The makers are not marketing Alpha as an official adaptation of La Femme Nikita, American Sniper, or anything else. They are claiming 100% ownership of the narrative. This makes the plagiarism debate much more intense. If the final product turns out to be a scene-for-scene copy, the backlash will be brutal.
Bollywood fans are not as forgiving as they used to be. Today, audiences have access to global cinema through streaming platforms. You cannot sneak a ripped-off storyline past them anymore. I really hope YRF knows what they are doing here.

Copied, Inspired, Or Just Lazy Writing?
At this exact moment, I cannot definitively say the movie is a complete copy. The teaser is roughly a minute long. Judging a two-hour film based on sixty seconds of out-of-context footage is a rookie mistake.
However, we can break down the situation into three highly likely possibilities:
- The Classic Genre Trope: Alpha might just be leaning heavily on established spy-thriller clichés. The mentor, the restaurant hit, the philosophical voiceovers. It might feel familiar simply because every spy movie uses these exact same ingredients.
- Heavy Inspiration: The writing team might have watched La Femme Nikita and thought, “Let’s do our own version of that.” They take the core concept but build a completely new YRF Spy Universe narrative around it. This is basically how War and Pathaan operated, and those films were massively entertaining.
- Blatant Copying: This is the worst-case scenario. If the final movie lifts major plot twists, character deaths, and emotional resolutions from foreign films, it will be a disaster.
Right now, my gut tells me it is option number two. YRF usually tries to put their own glossy, high-octane spin on familiar concepts. But the American Sniper dialogue rip-off still leaves a very bad taste in my mouth.
My Final Verdict on the Alia Bhatt Spy Thriller
So, where do we stand on the ultimate question? Is the Alpha movie copied or not?
Based on the teaser alone, the film is absolutely not proven to be a direct copy. But let me be crystal clear: the plagiarism debate is completely justified. The fans who are pointing out these similarities are not just being haters. They are making valid, observable comparisons.
My fair verdict? Alpha looks heavily, almost dangerously, inspired by classic international action cinema. It wears its influences on its sleeve a little too proudly.
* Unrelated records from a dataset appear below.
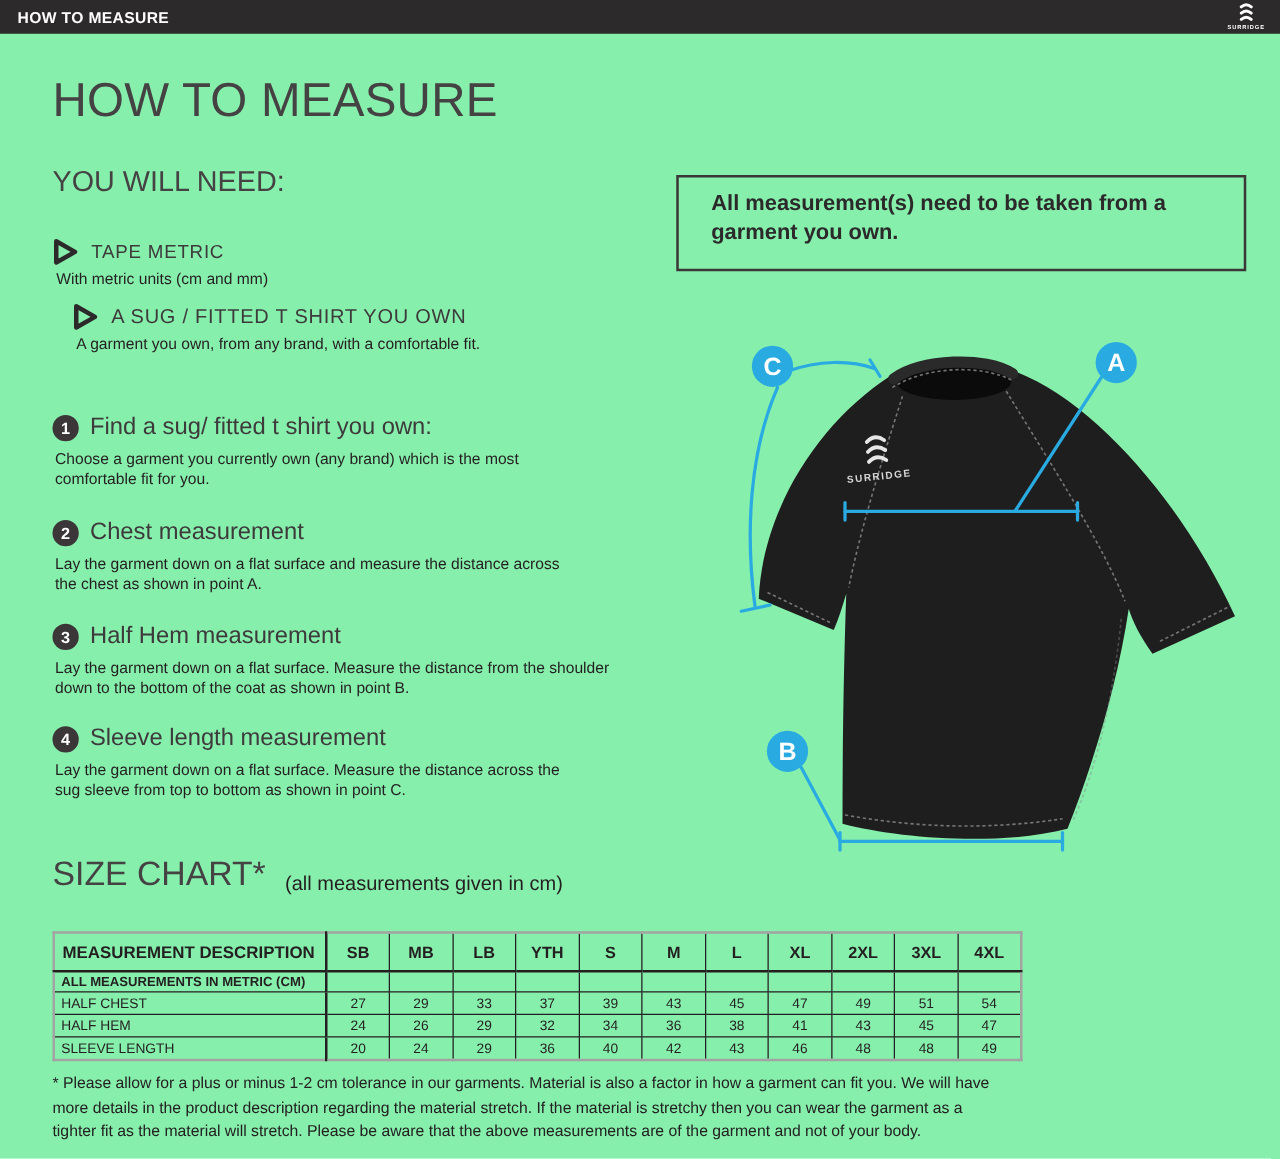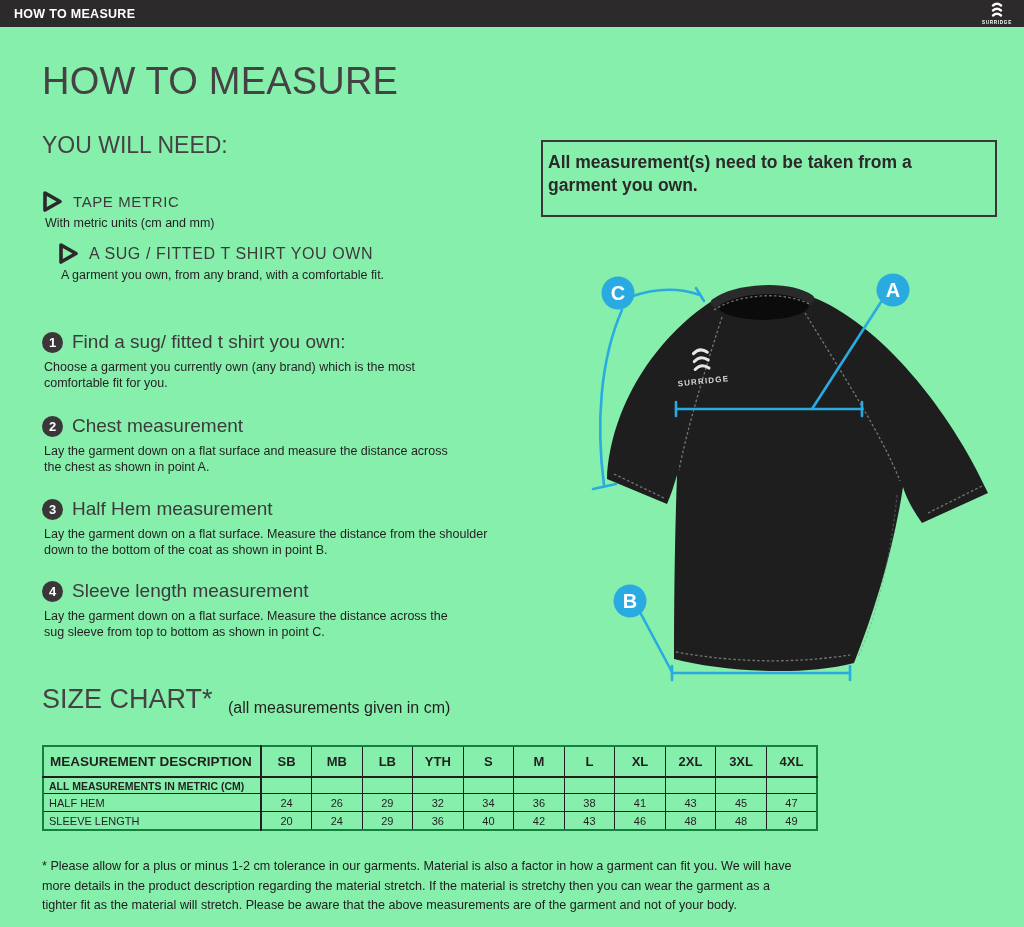--- a/index.html
+++ b/index.html
@@ -34,7 +34,7 @@
 
   
   .notebox{position:absolute;left:541px;top:140px;width:456px;height:77px;box-sizing:border-box;
-           border:2px solid #3b3738;padding:9px 5px;font-size:17.5px;font-weight:bold;
+           border:2px solid #3b3738;padding:9px 26px;font-size:17.5px;font-weight:bold;
            line-height:1.32;color:#2b292a;white-space:pre-line;}
 
   

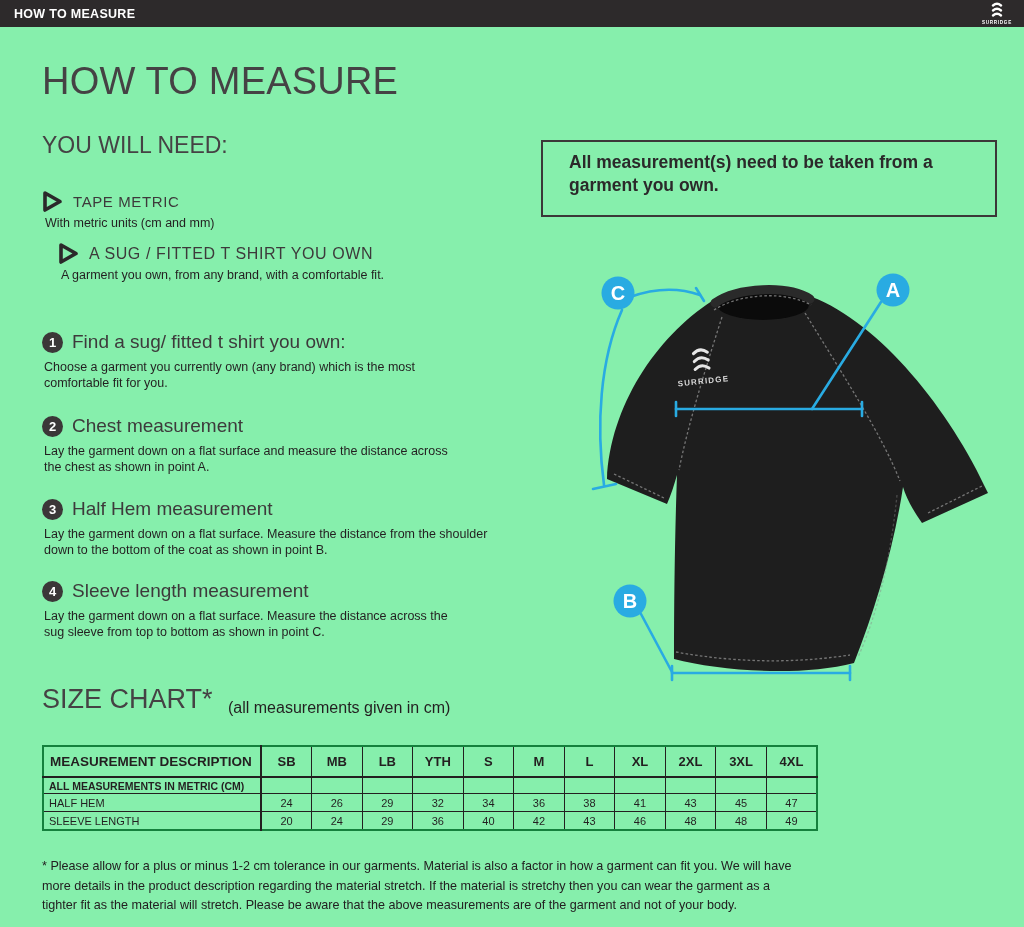--- a/index.html
+++ b/index.html
@@ -45,7 +45,7 @@
               table-layout:fixed;color:#231f20;}
   .size-table col.desc{width:218px;}
   .size-table th,.size-table td{border:1px solid #231f20;padding:0;}
-  .size-table{border:2px solid #15803d;padding-left:48px;}
+  .size-table{border:2px solid #a3a3a3;padding-left:48px;}
   .size-table thead th{height:29px;font-size:13px;font-weight:bold;border-bottom-width:2px;}
   .size-table thead th:first-child{text-align:left;padding-left:6px;border-right-width:2px;font-size:13.5px;}
   .size-table .metricrow td{height:15px;font-size:10.5px;font-weight:bold;}

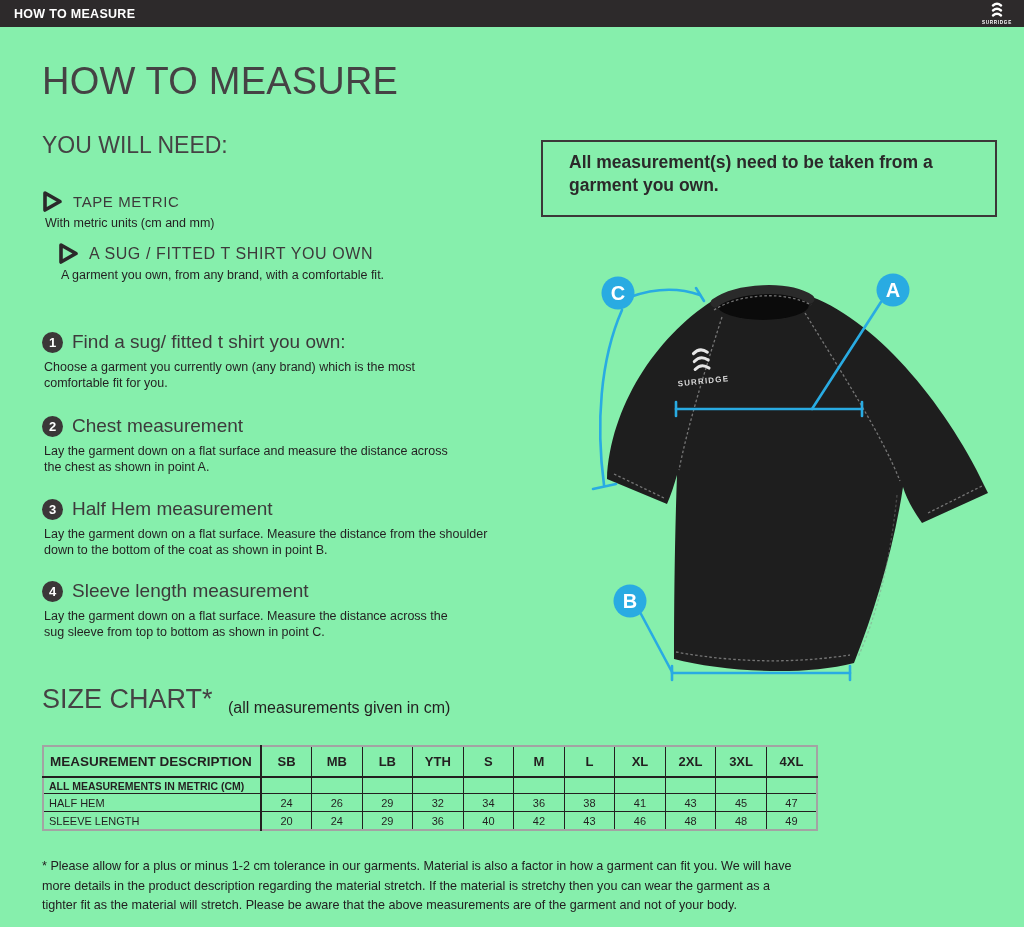--- a/index.html
+++ b/index.html
@@ -235,6 +235,20 @@
           <td></td>
           <td></td>
         </tr>
+    <tr>
+          <td>HALF CHEST</td>
+          <td>27</td>
+          <td>29</td>
+          <td>33</td>
+          <td>37</td>
+          <td>39</td>
+          <td>43</td>
+          <td>45</td>
+          <td>47</td>
+          <td>49</td>
+          <td>51</td>
+          <td>54</td>
+        </tr>
         <tr>
           <td>HALF HEM</td>
           <td>24</td>

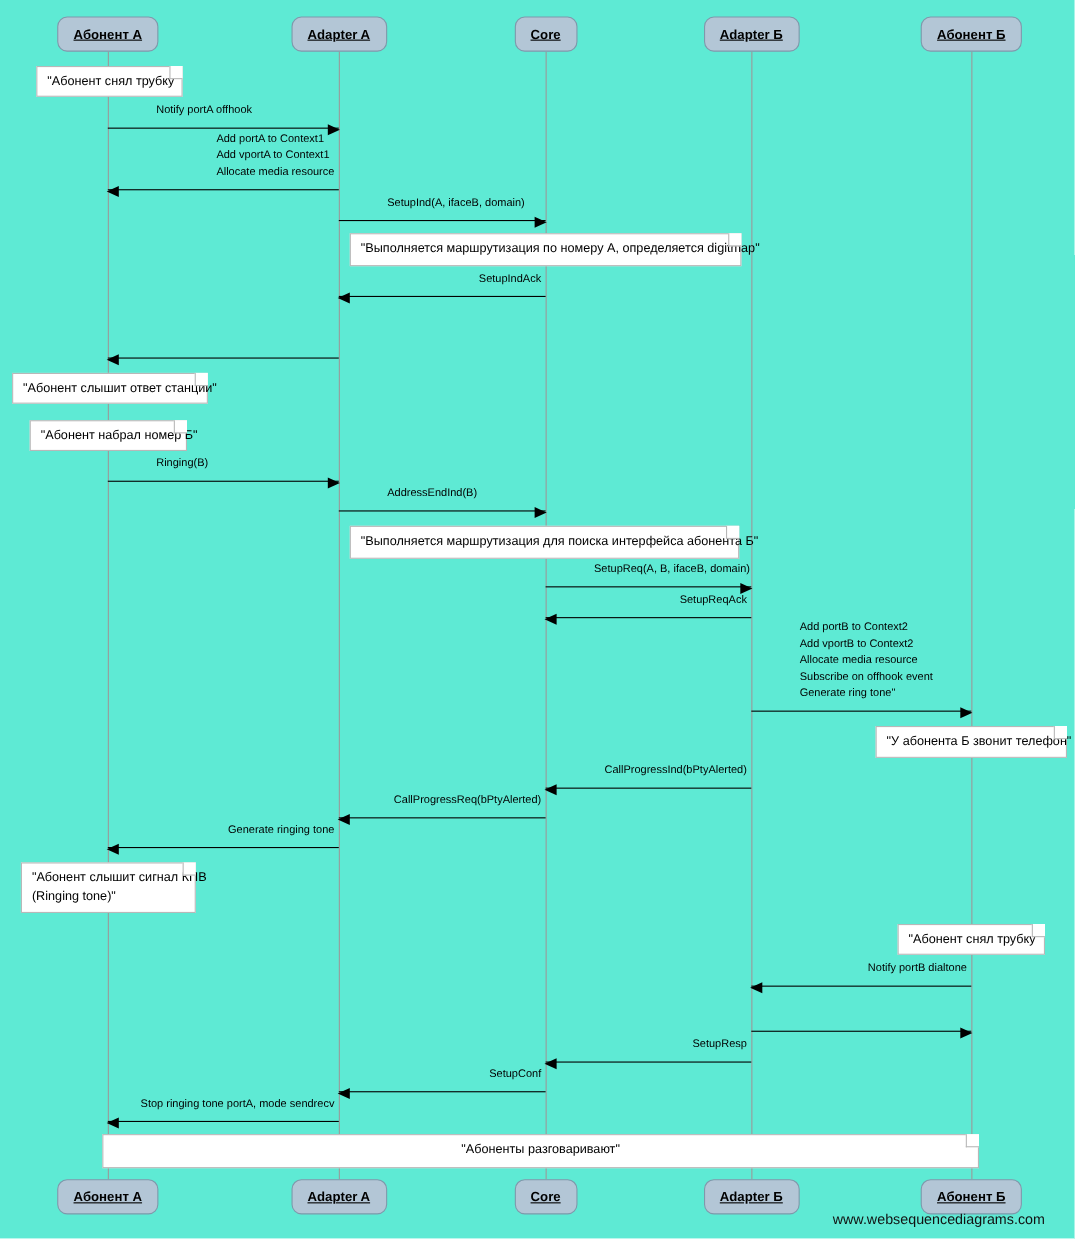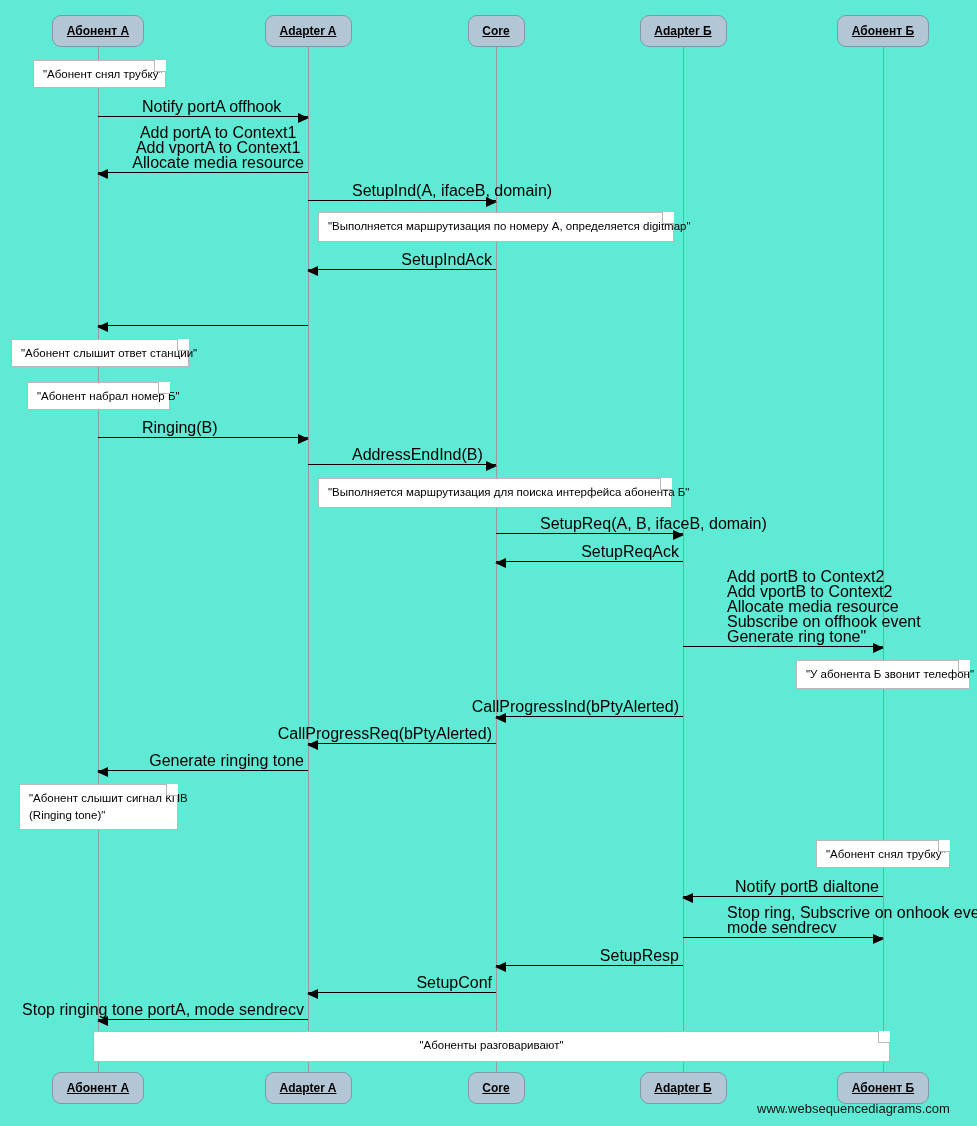--- a/index.html
+++ b/index.html
@@ -63,8 +63,8 @@
 
   .msg .label{
     position:absolute;
-    bottom:3px;
-    font-size:16px;
+    bottom:9px;
+    font-size:10px;
     color:#000;
     white-space:pre;
     line-height:15px;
I genuinely want this movie to succeed. I want Alia Bhatt to crush this role. Sharvari to become a massive action star. A female-led film succeeding in the YRF Spy Universe would be a massive win for Indian cinema.
But my patience for unoriginal storytelling is wearing extremely thin. If the complete film offers a fresh perspective, mind-blowing action choreography, and a unique emotional core, I will gladly eat my words. The controversy will fade into background noise.
Conversely, if I sit down in the theater and watch a Hindi-dubbed version of La Femme Nikita mixed with American Sniper quotes, I am going to be furious.
For now, Alpha remains one of Bollywood’s most highly anticipated releases. We are all watching closely. Your move, YRF. Please don’t let us down.
FAQ Section
Is the Alpha movie an official remake of La Femme Nikita?
No. Yash Raj Films has not announced Alpha as an official remake of any film. The story is officially credited to Uday Chopra.
Why are people comparing Alpha to American Sniper?
A voiceover in the Alpha teaser uses a metaphor about wolves and sheep. This heavily mirrors a very famous, specific monologue from Clint Eastwood’s American Sniper, leading fans to question the originality of the dialogue.
Will Alpha connect to Pathaan, War, and Tiger?
Yes. Alpha is officially part of the YRF Spy Universe. While it is an origin story for Alia Bhatt and Sharvari’s characters, it exists in the same cinematic world as Shah Rukh Khan’s Pathaan, Hrithik Roshan’s Kabir, and Salman Khan’s Tiger.
When can we finally know if the Alpha movie copied or not?
We will only know for sure once the full movie is released in theaters. A short teaser is not enough evidence to definitively prove plagiarism of an entire storyline.